### [YOUR TASK]
Copy every line from the records below that holds the word "passed".

### [SOURCE MATERIAL]
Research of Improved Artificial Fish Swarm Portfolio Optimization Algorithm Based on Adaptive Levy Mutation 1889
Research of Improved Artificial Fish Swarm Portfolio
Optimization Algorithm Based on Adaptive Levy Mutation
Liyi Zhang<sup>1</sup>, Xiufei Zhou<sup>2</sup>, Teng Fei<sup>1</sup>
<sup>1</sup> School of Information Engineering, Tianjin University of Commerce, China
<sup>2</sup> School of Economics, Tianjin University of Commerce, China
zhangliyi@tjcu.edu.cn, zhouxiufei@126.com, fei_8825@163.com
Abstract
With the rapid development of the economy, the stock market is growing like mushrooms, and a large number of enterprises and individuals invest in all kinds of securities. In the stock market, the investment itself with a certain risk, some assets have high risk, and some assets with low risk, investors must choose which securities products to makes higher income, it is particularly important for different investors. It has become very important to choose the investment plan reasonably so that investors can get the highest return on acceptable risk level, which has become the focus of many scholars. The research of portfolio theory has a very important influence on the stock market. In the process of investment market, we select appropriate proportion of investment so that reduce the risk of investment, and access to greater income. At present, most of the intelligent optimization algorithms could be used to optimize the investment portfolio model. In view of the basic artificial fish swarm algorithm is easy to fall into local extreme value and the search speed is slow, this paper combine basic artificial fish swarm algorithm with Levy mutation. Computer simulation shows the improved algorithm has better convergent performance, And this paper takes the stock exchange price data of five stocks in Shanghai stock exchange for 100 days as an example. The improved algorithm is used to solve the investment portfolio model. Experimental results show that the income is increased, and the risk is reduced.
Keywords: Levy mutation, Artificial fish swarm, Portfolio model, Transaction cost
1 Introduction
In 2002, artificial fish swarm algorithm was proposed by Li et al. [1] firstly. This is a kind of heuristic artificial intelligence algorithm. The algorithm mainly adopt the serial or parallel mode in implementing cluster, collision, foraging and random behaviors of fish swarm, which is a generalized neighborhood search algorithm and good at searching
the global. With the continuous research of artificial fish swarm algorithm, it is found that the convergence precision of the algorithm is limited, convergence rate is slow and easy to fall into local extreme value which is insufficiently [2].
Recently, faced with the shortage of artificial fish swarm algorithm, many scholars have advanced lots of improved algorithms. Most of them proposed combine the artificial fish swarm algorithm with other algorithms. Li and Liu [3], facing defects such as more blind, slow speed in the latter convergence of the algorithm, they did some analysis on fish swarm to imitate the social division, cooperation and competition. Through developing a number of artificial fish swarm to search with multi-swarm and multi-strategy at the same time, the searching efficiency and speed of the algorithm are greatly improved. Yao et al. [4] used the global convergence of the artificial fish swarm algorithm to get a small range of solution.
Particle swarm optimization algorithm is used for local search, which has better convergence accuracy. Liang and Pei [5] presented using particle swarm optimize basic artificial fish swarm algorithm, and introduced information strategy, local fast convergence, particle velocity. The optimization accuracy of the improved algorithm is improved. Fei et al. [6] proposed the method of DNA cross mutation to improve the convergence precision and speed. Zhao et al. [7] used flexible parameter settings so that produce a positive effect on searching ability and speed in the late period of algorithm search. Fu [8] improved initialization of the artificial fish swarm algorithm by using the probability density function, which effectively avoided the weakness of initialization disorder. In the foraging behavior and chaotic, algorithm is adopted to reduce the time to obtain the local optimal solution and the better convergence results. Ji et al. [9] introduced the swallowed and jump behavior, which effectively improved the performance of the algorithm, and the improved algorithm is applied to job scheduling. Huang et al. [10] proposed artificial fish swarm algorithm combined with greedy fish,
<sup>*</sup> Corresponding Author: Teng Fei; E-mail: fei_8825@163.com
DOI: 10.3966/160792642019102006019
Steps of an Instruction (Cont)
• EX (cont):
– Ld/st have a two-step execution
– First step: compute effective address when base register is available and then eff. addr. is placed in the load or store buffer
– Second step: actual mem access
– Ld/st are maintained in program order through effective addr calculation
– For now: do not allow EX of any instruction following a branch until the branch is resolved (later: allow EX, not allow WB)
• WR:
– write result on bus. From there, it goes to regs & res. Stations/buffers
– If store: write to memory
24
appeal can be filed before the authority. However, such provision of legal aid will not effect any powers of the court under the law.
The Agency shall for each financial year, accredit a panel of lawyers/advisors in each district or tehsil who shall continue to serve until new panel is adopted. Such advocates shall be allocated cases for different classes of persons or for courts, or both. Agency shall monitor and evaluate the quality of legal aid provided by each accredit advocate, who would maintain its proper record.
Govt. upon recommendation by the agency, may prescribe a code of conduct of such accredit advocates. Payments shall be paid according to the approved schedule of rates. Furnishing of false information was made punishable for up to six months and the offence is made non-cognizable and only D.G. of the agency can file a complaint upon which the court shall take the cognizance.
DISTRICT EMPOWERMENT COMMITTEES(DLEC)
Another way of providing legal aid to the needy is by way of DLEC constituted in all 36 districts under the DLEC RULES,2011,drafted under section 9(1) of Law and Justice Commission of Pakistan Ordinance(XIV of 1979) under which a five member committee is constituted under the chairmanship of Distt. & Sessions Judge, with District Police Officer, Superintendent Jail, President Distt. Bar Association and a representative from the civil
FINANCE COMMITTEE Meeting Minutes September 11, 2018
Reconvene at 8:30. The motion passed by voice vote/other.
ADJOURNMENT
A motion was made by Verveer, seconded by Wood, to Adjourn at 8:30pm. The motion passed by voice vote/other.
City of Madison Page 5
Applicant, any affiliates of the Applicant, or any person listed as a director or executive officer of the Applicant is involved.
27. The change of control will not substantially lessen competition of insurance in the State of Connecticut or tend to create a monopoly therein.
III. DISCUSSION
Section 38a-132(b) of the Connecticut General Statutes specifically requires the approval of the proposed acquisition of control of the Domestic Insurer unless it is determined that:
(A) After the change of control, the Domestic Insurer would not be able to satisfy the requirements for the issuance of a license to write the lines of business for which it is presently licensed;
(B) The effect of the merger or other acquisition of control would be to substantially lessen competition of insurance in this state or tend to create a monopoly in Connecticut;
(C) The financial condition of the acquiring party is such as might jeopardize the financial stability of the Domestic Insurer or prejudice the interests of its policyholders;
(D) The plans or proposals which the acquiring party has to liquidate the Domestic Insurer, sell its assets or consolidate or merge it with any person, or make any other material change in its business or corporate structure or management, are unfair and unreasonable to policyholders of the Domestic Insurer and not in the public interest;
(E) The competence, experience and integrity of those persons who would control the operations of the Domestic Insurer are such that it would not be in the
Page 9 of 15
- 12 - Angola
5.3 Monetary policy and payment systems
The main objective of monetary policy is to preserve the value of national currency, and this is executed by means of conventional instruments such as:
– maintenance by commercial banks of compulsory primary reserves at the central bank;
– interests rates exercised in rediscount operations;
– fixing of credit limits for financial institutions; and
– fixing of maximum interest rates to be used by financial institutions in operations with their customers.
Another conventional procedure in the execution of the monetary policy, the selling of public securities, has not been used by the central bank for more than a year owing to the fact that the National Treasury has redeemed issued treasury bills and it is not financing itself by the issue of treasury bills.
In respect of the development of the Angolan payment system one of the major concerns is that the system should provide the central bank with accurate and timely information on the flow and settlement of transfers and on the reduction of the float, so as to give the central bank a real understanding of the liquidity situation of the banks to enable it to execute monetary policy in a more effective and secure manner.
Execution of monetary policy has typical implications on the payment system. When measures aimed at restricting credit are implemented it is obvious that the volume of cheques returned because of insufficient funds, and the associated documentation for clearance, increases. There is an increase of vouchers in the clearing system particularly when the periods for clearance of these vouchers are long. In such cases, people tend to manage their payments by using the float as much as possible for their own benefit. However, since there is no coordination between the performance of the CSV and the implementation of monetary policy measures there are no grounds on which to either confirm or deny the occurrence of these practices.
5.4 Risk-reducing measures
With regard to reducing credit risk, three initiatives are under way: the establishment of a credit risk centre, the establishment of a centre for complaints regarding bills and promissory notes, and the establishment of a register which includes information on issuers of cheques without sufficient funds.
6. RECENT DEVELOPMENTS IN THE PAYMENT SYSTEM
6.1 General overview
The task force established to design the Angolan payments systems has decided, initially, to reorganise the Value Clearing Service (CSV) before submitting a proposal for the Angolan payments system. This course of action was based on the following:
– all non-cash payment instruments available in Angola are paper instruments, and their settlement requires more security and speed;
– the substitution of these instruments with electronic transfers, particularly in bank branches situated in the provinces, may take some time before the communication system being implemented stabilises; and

### [OUTPUT FOR THIS TASK]
Reconvene at 8:30. The motion passed by voice vote/other.
A motion was made by Verveer, seconded by Wood, to Adjourn at 8:30pm. The motion passed by voice vote/other.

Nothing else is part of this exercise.